Undocumented Could Be Allowed To Buy Covered California Health Policy

In a move called both symbolic and practical, the Covered California board took the first step Thursday toward allowing undocumented residents to purchase health plans – with no state or federal subsidies – through California’s Obamacare marketplace.

The board can’t officially enact that change, which requires state legislation and federal permission, but Covered California officials indicated they were ready to lend support if California lawmakers ask them to.

“The ball is in their court,” said Peter Lee, director of Covered California, who said there is no guarantee that permission would be granted by federal health care officials.

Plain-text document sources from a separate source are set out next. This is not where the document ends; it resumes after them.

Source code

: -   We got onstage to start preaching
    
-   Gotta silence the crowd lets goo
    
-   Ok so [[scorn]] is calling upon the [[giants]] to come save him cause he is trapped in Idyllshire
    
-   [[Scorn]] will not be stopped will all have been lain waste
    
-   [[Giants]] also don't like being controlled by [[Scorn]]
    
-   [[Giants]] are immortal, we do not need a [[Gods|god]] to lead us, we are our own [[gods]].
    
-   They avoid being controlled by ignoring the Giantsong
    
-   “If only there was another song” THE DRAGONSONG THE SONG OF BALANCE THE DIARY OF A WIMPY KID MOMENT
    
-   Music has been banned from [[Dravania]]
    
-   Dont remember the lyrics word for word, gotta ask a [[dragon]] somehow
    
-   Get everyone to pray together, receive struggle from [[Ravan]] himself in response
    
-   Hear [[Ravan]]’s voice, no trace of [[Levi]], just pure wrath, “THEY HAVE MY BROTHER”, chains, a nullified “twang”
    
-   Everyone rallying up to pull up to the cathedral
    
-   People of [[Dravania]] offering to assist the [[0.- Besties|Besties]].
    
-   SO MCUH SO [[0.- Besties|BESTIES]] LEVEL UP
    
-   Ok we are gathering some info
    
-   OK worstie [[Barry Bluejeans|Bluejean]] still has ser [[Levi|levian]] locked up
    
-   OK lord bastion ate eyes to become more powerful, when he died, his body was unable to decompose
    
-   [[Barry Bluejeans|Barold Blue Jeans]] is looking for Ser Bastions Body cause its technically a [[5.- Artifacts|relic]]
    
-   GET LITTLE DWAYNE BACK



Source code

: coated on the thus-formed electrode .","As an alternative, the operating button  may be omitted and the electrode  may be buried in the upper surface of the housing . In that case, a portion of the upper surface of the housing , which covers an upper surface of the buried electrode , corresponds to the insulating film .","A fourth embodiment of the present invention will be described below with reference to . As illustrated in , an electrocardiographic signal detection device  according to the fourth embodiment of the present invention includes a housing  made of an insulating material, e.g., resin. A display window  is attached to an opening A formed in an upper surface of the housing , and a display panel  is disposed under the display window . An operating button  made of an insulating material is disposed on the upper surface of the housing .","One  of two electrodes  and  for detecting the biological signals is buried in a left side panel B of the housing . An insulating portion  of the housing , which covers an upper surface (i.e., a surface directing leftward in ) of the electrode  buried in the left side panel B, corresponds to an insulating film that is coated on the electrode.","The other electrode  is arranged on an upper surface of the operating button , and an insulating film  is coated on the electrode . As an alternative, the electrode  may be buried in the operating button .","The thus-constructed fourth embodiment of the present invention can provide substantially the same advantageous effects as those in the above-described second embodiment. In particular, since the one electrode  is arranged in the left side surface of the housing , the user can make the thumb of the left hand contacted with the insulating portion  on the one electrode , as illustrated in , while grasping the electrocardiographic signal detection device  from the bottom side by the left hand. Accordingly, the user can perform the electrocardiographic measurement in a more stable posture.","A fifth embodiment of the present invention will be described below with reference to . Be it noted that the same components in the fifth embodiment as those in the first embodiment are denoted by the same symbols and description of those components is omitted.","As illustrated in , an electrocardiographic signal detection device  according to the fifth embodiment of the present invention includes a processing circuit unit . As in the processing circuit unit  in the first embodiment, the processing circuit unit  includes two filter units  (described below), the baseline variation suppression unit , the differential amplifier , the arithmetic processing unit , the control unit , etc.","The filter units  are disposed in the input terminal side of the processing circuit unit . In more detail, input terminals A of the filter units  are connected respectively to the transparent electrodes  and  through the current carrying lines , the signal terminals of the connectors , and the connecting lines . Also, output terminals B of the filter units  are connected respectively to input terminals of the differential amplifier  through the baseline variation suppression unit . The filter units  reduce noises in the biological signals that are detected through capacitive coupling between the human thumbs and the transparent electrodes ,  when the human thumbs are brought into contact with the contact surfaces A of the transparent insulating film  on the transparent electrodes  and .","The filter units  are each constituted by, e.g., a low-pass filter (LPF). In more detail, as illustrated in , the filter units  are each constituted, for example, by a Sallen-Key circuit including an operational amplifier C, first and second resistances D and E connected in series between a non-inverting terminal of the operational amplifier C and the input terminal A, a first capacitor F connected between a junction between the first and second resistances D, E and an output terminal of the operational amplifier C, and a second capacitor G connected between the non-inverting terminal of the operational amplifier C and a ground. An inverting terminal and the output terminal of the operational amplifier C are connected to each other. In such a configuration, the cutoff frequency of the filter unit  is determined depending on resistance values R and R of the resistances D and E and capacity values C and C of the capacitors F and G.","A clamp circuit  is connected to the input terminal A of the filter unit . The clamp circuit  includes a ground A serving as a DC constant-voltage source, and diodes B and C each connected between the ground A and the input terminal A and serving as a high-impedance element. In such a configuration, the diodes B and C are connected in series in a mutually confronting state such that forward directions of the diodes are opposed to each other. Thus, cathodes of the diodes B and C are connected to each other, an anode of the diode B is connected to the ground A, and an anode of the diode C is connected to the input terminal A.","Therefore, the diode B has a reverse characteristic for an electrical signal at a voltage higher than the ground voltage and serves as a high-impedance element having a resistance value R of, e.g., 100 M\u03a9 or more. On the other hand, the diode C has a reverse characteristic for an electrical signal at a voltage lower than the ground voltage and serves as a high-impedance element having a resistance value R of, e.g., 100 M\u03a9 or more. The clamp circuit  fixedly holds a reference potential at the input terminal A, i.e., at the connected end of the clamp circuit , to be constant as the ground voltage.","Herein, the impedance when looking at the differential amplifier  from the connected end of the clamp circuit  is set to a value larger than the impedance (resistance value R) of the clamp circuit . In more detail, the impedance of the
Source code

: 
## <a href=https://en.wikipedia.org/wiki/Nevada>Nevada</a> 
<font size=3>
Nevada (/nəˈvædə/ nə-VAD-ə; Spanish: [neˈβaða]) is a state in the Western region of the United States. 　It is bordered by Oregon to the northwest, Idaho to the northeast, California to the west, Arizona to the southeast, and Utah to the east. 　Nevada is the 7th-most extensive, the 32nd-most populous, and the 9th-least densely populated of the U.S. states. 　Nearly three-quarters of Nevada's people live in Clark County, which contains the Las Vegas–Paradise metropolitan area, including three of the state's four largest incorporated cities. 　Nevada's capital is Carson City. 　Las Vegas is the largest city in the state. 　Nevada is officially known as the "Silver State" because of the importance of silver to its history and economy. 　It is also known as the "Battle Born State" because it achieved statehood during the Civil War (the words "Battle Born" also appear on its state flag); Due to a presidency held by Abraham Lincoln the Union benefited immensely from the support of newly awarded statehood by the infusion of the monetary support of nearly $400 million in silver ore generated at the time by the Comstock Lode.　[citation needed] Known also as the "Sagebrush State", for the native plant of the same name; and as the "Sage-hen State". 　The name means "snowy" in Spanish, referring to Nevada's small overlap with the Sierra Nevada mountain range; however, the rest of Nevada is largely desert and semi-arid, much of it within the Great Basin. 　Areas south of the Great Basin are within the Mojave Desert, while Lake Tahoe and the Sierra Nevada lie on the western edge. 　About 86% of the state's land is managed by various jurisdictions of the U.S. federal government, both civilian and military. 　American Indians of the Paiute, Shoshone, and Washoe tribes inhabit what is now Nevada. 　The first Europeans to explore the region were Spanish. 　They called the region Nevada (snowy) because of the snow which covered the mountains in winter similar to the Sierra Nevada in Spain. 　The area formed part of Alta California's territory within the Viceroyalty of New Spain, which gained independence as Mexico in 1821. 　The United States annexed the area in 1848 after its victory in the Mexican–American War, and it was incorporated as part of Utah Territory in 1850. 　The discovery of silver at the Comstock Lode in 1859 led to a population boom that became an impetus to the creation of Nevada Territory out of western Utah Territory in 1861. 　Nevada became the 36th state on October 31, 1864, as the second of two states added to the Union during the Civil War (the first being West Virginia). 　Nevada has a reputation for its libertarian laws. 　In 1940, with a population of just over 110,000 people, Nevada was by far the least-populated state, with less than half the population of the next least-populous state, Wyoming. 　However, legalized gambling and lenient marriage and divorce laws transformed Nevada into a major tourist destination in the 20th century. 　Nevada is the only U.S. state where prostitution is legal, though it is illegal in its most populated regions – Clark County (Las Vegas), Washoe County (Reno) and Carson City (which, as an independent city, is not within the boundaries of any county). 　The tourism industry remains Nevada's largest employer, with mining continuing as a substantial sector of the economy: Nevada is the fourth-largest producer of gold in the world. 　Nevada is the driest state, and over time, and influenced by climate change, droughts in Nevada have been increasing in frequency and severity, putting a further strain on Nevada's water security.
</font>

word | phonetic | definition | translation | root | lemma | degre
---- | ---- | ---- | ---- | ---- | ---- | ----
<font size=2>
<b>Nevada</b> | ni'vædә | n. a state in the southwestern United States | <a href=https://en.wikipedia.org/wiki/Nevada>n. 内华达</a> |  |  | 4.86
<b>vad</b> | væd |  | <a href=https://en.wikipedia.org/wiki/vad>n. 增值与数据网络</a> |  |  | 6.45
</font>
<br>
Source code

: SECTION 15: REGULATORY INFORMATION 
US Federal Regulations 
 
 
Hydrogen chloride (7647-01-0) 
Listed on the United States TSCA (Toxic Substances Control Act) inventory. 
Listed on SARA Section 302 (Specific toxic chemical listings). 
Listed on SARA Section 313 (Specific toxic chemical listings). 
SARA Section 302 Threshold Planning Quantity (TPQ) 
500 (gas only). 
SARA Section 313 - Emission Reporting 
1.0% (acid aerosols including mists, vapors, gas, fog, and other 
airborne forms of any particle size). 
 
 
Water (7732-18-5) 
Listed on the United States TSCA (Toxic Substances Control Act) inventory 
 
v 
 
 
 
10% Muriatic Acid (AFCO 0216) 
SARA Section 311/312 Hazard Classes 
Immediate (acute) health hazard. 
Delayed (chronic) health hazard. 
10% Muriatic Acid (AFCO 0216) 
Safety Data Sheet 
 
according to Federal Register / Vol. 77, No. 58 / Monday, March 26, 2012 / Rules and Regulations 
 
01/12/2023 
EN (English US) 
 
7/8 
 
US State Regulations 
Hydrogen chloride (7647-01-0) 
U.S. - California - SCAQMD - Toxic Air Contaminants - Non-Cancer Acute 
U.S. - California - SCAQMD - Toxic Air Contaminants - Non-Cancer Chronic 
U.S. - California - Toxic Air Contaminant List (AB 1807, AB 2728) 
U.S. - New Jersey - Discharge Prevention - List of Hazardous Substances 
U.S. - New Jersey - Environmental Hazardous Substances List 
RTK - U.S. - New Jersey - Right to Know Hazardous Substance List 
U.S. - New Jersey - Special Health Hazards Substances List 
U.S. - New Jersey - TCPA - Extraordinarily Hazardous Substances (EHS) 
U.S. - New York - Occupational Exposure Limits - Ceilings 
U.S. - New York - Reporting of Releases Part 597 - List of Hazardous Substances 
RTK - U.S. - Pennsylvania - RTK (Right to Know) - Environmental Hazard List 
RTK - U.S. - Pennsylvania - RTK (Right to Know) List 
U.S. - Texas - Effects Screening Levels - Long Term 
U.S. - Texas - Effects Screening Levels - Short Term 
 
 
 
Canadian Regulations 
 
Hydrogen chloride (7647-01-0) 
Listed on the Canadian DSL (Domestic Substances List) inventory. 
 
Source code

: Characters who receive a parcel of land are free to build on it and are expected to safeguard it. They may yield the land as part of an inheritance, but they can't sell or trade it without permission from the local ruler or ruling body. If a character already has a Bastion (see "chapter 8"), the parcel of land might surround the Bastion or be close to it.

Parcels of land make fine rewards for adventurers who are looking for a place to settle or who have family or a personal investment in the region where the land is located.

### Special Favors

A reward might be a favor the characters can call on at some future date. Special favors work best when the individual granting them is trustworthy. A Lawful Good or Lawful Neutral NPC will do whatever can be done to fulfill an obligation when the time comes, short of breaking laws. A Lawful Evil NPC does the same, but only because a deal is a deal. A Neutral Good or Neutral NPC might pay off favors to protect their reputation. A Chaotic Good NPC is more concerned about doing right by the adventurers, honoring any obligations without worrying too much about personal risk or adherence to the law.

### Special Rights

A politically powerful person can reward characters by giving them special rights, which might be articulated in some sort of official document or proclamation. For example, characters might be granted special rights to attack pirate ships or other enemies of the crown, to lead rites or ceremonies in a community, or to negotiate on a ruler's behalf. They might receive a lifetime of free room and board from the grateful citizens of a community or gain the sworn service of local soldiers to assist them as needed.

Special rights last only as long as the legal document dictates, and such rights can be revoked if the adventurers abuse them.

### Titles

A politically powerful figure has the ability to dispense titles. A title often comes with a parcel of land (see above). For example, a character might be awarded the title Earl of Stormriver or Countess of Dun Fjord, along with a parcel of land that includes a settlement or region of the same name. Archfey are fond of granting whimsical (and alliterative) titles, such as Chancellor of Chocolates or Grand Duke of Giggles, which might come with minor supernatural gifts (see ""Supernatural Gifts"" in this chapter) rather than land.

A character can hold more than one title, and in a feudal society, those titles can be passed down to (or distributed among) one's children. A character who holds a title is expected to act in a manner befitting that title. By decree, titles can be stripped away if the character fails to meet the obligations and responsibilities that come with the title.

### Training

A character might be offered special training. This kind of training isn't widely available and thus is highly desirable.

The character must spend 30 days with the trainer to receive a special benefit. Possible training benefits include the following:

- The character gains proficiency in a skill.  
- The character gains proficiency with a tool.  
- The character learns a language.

Currently, undocumented residents can purchase a health insurance plan in California through private insurance brokers, but cannot use the Covered California marketplace.

It’s not clear how many undocumented residents would be interested in purchasing plans through the exchange. One estimate, according to a Covered California report, said the potential enrollment is 50,000 individuals.

The move to seek a federal waiver was endorsed by numerous advocacy groups.

“This could potentially benefit tens of thousands of (immigrant) Californians,” said Anthony Wright, executive director of Health Access California, a consumer advocacy group. “Beyond the symbolism of inclusion, this will provide practical benefits. It’s allowing people to take on the financial responsibility of getting covered and having health care security. Even folks who disagree with immigration policy can agree that it’s a good thing.”

The board’s analysis Thursday also noted the potential impact on families of “mixed immigration status,” such as when a parent or grandparent is undocumented, and a child or mother is a legal resident. For those families, obtaining health insurance often means different types of policies, public programs and coverage.

If a federal waiver is granted, “it allows (undocumented residents) to purchase a health plan with their own money. It’s a one-door opportunity to get health care as a family,” said Betzabel Estudillo, health policy coordinator for the California Immigrant Policy Center in Los Angeles.

Under the Affordable Care Act, states are allowed to seek federal permission – known as a 1332 waiver – to enact changes, such as covering undocumented residents. The waivers cannot add costs to the federal budget and require state legislation.

In California, that legislation is already underway. Senate Bill 10, by state Sen. Ricardo Lara, D-Bell Gardens, seeks a federal waiver to allow undocumented residents to purchase Covered California policies. It passed the Senate last year.

It “underlines a common-sense belief. If someone can afford to buy insurance, they should be allowed to do so, regardless of their immigration status,” Lara said in an email Thursday. His bill is expected to be taken up by the Assembly Rules Committee in the next few weeks, according to his staff.